In Merseyside, a new Darzi centre wrote to frail, elderly patients who were registered at other GP practices, inviting them to leave their current GP and register with them because they have a home visiting service called Eldercare. According to the NHS Choices website they are ‘pioneering’ care of the elderly. Both the letter and the NHS Choices description implies their service is better than can be found at other GPs surgeries. The Darzi centre has written to apologise to local GP surgeries, but there are still unanswered questions
- Have they written to the patients to apologise?
- How did they get hold of other practice’s patient lists AND know who were the frail, elderly patients?
- Were the PCT complicit – they would have approved the new Darzi centre…?

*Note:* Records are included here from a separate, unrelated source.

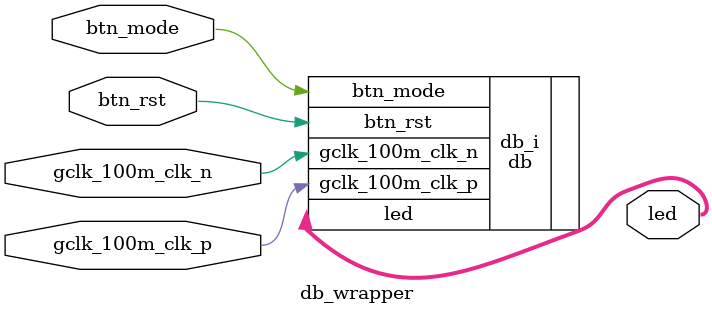
<source format=v>
`timescale 1 ps / 1 ps

module db_wrapper
   (btn_mode,
    btn_rst,
    gclk_100m_clk_n,
    gclk_100m_clk_p,
    led);
  input btn_mode;
  input btn_rst;
  input [0:0]gclk_100m_clk_n;
  input [0:0]gclk_100m_clk_p;
  output [3:0]led;

  wire btn_mode;
  wire btn_rst;
  wire [0:0]gclk_100m_clk_n;
  wire [0:0]gclk_100m_clk_p;
  wire [3:0]led;

  db db_i
       (.btn_mode(btn_mode),
        .btn_rst(btn_rst),
        .gclk_100m_clk_n(gclk_100m_clk_n),
        .gclk_100m_clk_p(gclk_100m_clk_p),
        .led(led));
endmodule

</source>
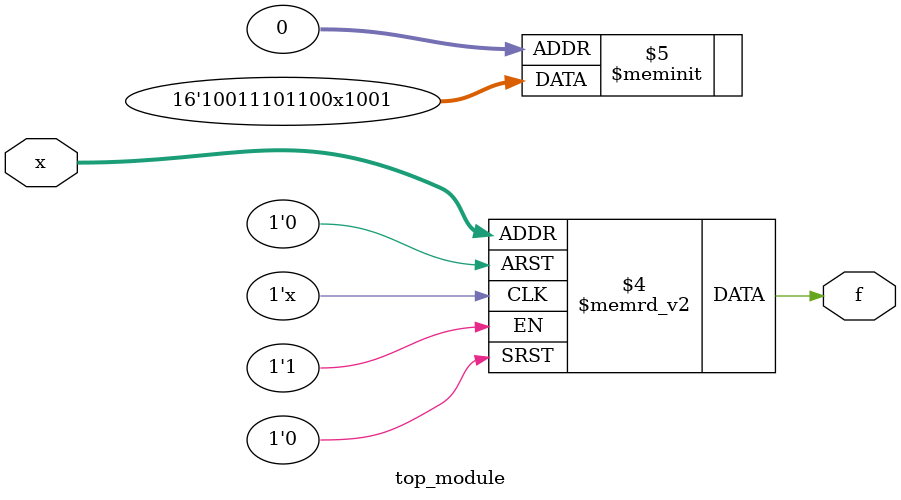
<source format=sv>
module top_module (
    input [4:1] x,
    output logic f
);

always_comb begin
    case (x)
        4'b0000, 4'b1010, 4'b1100, 4'b1111: f = 1'b1;
        4'b0001, 4'b0110, 4'b1001, 4'b1101, 4'b1110: f = 1'b0;
        4'b0011, 4'b0111, 4'b1000, 4'b1011: f = 1'b1;
        4'b0010, 4'b0101, 4'b1010: f = 1'b0;
        default: f = 1'bx;
    endcase
end

endmodule

</source>
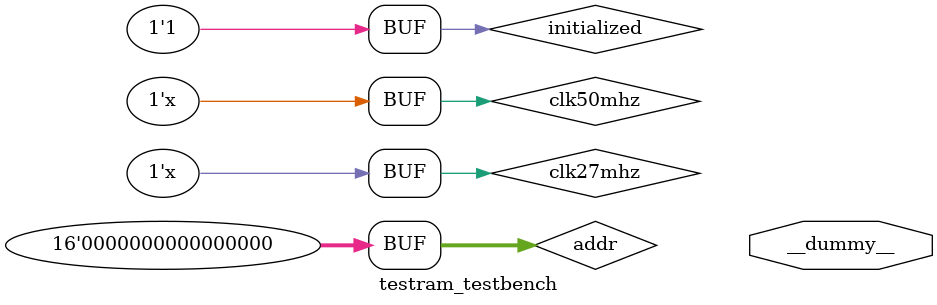
<source format=v>
`timescale 1 ps / 1 ps
module testram_testbench(output __dummy__);
	reg clk50mhz;
	reg clk27mhz;
	reg [0:15]addr;
	reg [0:15]data;
	reg we, oe;
	reg [0:4]state;
	reg initialized = 0;
	
	wire [15:0] tr_data; 
	
	initial begin
		#10000;
		clk50mhz = 0;
		clk27mhz = 0;
		data = 0;
		addr = 0;
		state = 0;
		#10000;
		we <= 0;
		oe <= 1;
		#10000;
		we <= 1;
		#10000;
		initialized <= 1;
	end
	
	always begin 
		#10000; 
		if(initialized) clk50mhz= ~clk50mhz;
	end
	
	always begin 
		#37037; 
		if(initialized) clk27mhz= ~clk27mhz;
	end

	
	assign tr_data = (!we && oe)?data:16'hZZZZ;
	
	testram tram(
		.WE(we),
		.OE(oe),
		.ADDR(addr),
		.DATA(tr_data)
	);
	
	always @(posedge clk50mhz && initialized) begin
		case(state)
			0: begin
				we <= 0;
				oe <= 1;
				state <= state + 1;
			end
			1: begin
				data <= tr_data;
				state <= state + 1;
			end
			2: begin
				data <= data + 1;
				state <= state + 1;
			end
			3: begin
				we <= 0;
				oe <= 1;
				state = 0;
			end
		endcase
	end
endmodule

</source>
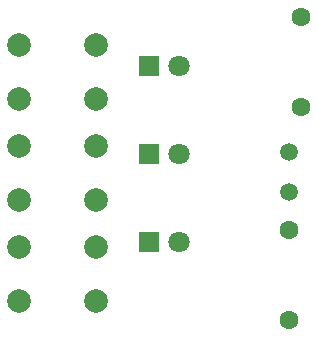
<source format=gbr>
%TF.GenerationSoftware,KiCad,Pcbnew,9.0.2*%
%TF.CreationDate,2025-06-18T19:46:59+03:00*%
%TF.ProjectId,solder_PCB,736f6c64-6572-45f5-9043-422e6b696361,rev?*%
%TF.SameCoordinates,Original*%
%TF.FileFunction,Copper,L2,Bot*%
%TF.FilePolarity,Positive*%
%FSLAX46Y46*%
G04 Gerber Fmt 4.6, Leading zero omitted, Abs format (unit mm)*
G04 Created by KiCad (PCBNEW 9.0.2) date 2025-06-18 19:46:59*
%MOMM*%
%LPD*%
G01*
G04 APERTURE LIST*
%TA.AperFunction,ComponentPad*%
%ADD10R,1.800000X1.800000*%
%TD*%
%TA.AperFunction,ComponentPad*%
%ADD11C,1.800000*%
%TD*%
%TA.AperFunction,ComponentPad*%
%ADD12C,2.000000*%
%TD*%
%TA.AperFunction,ComponentPad*%
%ADD13C,1.600000*%
%TD*%
%TA.AperFunction,ComponentPad*%
%ADD14C,1.500000*%
%TD*%
G04 APERTURE END LIST*
D10*
%TO.P,D1,1,K*%
%TO.N,Net-(BT2--)*%
X150660000Y-103320000D03*
D11*
%TO.P,D1,2,A*%
%TO.N,Net-(D1-A)*%
X153200000Y-103320000D03*
%TD*%
D12*
%TO.P,SW1,1,1*%
%TO.N,Net-(BT2-+)*%
X139670000Y-101610000D03*
X146170000Y-101610000D03*
%TO.P,SW1,2,2*%
%TO.N,Net-(R6-Pad1)*%
X139670000Y-106110000D03*
X146170000Y-106110000D03*
%TD*%
D11*
%TO.P,D2,2,A*%
%TO.N,Net-(D2-A)*%
X153200000Y-110790000D03*
D10*
%TO.P,D2,1,K*%
%TO.N,Net-(BT2--)*%
X150660000Y-110790000D03*
%TD*%
D12*
%TO.P,SW2,2,2*%
%TO.N,Net-(R1-Pad1)*%
X146170000Y-114660000D03*
X139670000Y-114660000D03*
%TO.P,SW2,1,1*%
%TO.N,Net-(BT2-+)*%
X146170000Y-110160000D03*
X139670000Y-110160000D03*
%TD*%
%TO.P,SW3,2,2*%
%TO.N,Net-(R8-Pad1)*%
X146170000Y-123210000D03*
X139670000Y-123210000D03*
%TO.P,SW3,1,1*%
%TO.N,Net-(BT2-+)*%
X146170000Y-118710000D03*
X139670000Y-118710000D03*
%TD*%
D13*
%TO.P,R6,2*%
%TO.N,Net-(D1-A)*%
X163500000Y-99190000D03*
%TO.P,R6,1*%
%TO.N,Net-(R6-Pad1)*%
X163500000Y-106810000D03*
%TD*%
%TO.P,R8,1*%
%TO.N,Net-(R8-Pad1)*%
X162500000Y-124810000D03*
%TO.P,R8,2*%
%TO.N,Net-(D3-A)*%
X162500000Y-117190000D03*
%TD*%
D14*
%TO.P,R1,1*%
%TO.N,Net-(R1-Pad1)*%
X162500000Y-114000000D03*
%TO.P,R1,2*%
%TO.N,Net-(D2-A)*%
X162500000Y-110600000D03*
%TD*%
D10*
%TO.P,D3,1,K*%
%TO.N,Net-(BT2--)*%
X150660000Y-118260000D03*
D11*
%TO.P,D3,2,A*%
%TO.N,Net-(D3-A)*%
X153200000Y-118260000D03*
%TD*%
M02*

</source>
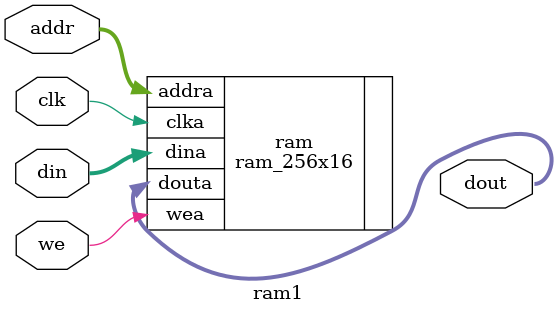
<source format=v>
`timescale 1ns / 1ps


module ram1( clk , we, addr, din, dout );

	input 	clk, we; 
	input 	[15:0] addr; 
	input 	[15:0] din; 
	output 	[15:0] dout; 

	//----------- Begin Cut here for INSTANTIATION Template ---// INST_TAG
	ram_256x16 ram (
  .clka(clk), // input clka
  .wea(we), // input [0 : 0] wea
  .addra(addr), // input [7 : 0] addra
  .dina(din), // input [15 : 0] dina
  .douta(dout) // output [15 : 0] douta
	);
	// INST_TAG_END ------ End INSTANTIATION Template ---------

endmodule

</source>
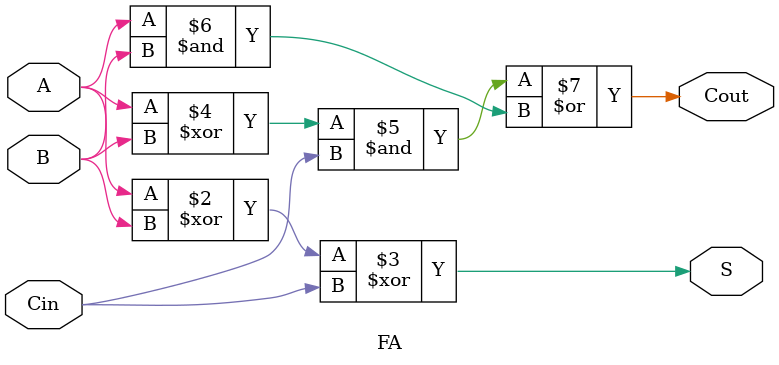
<source format=v>
module FA(
          input A, B, Cin,
          output reg S, Cout
        );
        
        
  always @(*) begin
    S = A ^ B ^ Cin;
    Cout = ((A^B)&(Cin)) | (A&B);
  end
     
endmodule
</source>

The motions at this weeks LMC annual conference ‘Dependable care in difficult times’ are have many familiar themes but also send key political messages. They want the Government to be honest about the financial crisis and not to continue to raise patient expectations; to not get rid of practice boundaries as they fear the vulnerable (notably those requiring home visits) will suffer in particular; they have major concerns about Practice-based Commissioning, as well as payments and their personal authority being undermined, PMS contracts etc. Most are very unhappy with the impact of polyclinics and feel they are not getting the support they need for the shift of work into the community. Some want NHS Direct to be scrapped and many have concerns over the direction of and confusion with NHS IT. It should be a passionate debate but most importantly, I hope their concerns will fall on listening ears.